DETAILED DESCRIPTION
In view of the above discussion, and in view of other
considerations relating to design and operation of marine vessels,
it is desirable to have a marine vessel control system which can
provide forces in a plurality of directions, such as a trimming
force, and which can control thrust forces in a safe and efficient
manner. Some aspects of the present invention generate or transfer
force from a waterjet stream, initially flowing in a first
direction, into one or more alternate directions. Other aspects
provide controls for such systems.
Aspects of marine vessel propulsion, including trim control, are
described further in pending U.S. patent application, Ser. No.
10/213,829, which is hereby incorporated by reference in its
entirety. In addition, some or all aspects of the present invention
apply to systems using equivalent or similar components and
arrangements, such as outboard motors instead of jet propulsion
systems and systems using various prime movers not specifically
disclosed herein.
Prior to a detailed discussion of various embodiments of the
present invention, it is useful to define certain terms that
describe the geometry of a marine vessel and associated propulsion
and control systems.
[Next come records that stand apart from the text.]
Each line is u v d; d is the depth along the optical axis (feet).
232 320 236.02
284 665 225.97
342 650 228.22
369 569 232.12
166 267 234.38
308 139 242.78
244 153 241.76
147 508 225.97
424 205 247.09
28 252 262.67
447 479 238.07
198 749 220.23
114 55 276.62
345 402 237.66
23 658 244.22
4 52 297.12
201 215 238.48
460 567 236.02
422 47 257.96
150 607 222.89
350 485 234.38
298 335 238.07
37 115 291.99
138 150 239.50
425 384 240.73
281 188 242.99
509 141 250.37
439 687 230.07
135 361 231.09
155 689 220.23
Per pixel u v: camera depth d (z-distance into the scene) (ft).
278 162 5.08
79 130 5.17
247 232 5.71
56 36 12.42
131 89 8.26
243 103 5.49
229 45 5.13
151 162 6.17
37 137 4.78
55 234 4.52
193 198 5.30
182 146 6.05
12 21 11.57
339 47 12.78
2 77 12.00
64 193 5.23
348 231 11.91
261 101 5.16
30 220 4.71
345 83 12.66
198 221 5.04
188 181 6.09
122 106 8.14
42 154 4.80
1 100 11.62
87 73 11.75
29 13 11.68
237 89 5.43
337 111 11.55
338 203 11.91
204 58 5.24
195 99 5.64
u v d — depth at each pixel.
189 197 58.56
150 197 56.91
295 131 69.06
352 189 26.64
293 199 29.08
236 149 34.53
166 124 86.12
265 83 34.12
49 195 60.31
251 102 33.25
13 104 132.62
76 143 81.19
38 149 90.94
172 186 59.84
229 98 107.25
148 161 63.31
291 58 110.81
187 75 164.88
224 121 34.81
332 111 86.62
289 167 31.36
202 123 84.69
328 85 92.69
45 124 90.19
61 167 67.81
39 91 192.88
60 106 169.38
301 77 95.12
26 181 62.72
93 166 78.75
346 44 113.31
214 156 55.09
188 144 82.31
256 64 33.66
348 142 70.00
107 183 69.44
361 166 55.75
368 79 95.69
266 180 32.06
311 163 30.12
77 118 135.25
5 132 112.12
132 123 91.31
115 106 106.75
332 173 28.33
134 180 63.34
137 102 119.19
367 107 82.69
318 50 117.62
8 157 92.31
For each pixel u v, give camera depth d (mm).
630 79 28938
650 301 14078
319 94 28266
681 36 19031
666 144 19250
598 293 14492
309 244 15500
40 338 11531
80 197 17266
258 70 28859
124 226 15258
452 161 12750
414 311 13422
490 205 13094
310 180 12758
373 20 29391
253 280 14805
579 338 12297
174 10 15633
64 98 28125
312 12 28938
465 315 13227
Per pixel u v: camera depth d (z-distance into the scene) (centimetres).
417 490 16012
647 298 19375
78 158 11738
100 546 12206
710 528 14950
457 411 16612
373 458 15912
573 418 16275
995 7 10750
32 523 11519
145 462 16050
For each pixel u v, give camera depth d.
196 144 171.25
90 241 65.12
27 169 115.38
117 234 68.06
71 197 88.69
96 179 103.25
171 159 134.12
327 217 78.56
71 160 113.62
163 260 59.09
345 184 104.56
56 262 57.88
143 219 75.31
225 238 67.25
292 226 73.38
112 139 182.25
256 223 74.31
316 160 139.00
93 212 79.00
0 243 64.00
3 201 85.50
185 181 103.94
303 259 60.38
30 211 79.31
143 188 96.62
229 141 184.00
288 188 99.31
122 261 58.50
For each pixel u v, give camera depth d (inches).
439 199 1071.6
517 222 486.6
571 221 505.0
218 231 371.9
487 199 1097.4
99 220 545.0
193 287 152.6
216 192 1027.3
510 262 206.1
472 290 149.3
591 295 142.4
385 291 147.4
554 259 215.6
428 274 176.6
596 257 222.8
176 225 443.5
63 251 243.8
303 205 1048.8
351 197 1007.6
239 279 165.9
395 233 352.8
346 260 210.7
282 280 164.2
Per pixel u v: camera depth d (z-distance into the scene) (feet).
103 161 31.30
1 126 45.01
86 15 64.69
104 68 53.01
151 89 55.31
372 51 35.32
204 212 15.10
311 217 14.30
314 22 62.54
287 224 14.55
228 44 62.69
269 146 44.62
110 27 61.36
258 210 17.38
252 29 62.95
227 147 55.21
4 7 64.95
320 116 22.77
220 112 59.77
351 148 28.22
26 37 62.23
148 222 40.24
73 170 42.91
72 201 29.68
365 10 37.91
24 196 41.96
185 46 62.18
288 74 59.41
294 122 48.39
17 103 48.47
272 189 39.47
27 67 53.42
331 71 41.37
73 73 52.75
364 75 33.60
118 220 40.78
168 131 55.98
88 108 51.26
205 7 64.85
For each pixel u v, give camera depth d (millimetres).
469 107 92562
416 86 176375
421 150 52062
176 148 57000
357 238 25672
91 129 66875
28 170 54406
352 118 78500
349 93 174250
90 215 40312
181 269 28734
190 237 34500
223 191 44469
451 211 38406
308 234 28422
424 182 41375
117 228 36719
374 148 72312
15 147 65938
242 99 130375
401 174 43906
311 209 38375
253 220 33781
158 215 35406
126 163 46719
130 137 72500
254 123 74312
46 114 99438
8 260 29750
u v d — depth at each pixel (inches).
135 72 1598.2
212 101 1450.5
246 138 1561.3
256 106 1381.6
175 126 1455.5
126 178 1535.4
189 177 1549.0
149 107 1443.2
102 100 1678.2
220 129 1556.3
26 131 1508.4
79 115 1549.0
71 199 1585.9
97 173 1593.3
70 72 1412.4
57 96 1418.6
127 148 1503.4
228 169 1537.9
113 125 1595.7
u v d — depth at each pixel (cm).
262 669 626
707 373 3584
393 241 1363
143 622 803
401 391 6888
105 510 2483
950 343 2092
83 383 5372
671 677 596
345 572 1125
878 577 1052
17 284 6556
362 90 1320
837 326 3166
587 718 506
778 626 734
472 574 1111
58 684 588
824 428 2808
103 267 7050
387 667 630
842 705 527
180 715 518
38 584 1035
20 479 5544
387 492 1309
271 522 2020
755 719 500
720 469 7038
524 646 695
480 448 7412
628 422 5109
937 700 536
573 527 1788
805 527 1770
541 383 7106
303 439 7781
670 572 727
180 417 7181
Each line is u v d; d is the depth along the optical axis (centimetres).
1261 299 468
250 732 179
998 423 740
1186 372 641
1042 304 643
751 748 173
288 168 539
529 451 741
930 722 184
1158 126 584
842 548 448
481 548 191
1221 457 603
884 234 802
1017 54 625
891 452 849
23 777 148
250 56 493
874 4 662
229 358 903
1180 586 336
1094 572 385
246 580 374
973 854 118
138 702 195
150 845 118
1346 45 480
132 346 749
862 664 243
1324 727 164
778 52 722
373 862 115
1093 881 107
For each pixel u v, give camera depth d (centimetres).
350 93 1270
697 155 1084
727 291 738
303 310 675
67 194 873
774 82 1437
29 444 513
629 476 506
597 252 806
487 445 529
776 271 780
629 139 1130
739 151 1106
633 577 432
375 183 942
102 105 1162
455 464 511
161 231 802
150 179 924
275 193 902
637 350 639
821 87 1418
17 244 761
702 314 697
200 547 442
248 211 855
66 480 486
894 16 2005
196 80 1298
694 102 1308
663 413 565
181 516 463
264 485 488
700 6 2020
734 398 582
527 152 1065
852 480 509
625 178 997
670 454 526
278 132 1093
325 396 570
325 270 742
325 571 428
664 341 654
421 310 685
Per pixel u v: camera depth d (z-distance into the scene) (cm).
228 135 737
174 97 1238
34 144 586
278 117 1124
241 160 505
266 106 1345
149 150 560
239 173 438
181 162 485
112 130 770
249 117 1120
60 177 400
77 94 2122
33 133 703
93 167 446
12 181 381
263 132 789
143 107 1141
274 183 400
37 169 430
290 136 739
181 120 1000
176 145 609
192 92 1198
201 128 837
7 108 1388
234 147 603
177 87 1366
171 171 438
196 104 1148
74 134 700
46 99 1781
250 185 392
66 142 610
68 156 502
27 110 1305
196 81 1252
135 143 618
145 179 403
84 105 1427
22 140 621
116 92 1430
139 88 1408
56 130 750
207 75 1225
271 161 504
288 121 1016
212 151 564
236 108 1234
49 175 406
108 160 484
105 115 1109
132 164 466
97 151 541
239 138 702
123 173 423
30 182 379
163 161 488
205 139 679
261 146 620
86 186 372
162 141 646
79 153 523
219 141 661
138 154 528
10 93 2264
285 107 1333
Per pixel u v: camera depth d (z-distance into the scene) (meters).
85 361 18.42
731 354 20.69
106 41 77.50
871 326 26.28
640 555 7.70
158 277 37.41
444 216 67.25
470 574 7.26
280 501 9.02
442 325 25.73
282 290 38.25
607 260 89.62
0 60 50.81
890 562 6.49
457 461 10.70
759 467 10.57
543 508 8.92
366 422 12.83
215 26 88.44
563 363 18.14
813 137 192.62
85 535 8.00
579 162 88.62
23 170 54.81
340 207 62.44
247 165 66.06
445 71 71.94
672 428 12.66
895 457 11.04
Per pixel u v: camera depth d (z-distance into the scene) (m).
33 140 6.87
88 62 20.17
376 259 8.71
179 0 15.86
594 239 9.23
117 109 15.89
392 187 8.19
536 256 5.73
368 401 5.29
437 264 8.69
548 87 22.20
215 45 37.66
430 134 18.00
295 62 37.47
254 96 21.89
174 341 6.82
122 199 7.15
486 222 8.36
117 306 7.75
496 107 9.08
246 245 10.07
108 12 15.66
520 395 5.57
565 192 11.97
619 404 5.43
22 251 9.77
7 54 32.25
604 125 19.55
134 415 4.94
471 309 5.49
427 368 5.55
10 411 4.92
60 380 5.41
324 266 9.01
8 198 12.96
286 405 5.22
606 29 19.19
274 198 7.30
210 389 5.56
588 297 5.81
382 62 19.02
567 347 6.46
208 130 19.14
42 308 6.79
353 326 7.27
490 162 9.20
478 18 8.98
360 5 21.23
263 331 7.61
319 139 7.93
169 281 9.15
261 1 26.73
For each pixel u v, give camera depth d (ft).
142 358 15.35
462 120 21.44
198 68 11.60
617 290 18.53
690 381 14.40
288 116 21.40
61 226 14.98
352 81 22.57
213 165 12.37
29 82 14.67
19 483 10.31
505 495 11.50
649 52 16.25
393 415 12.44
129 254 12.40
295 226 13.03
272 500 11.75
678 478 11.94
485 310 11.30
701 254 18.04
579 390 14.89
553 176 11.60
FIG. 1 illustrates an exemplary outline of a
marine vessel 10 having a forward end called a bow 11 and an aft
end called a stern 12. A line connecting the bow 11 and the stern
12 defines an axis hereinafter referred to the marine vessel's
major axis 13. A vector along the major axis 13 pointing along a
direction from stern 12 to bow 11 is said to be pointing in the
ahead or forward direction 20. A vector along the major axis 13
pointing in the opposite direction (180.degree. away) from the
ahead direction 20 is said to be pointing in the astern or reverse
or backing direction 21.
The axis perpendicular to the marine vessel's major axis 13 and
nominally perpendicular to the surface of the water on which the
marine vessel rests, is referred to herein as the vertical axis 22.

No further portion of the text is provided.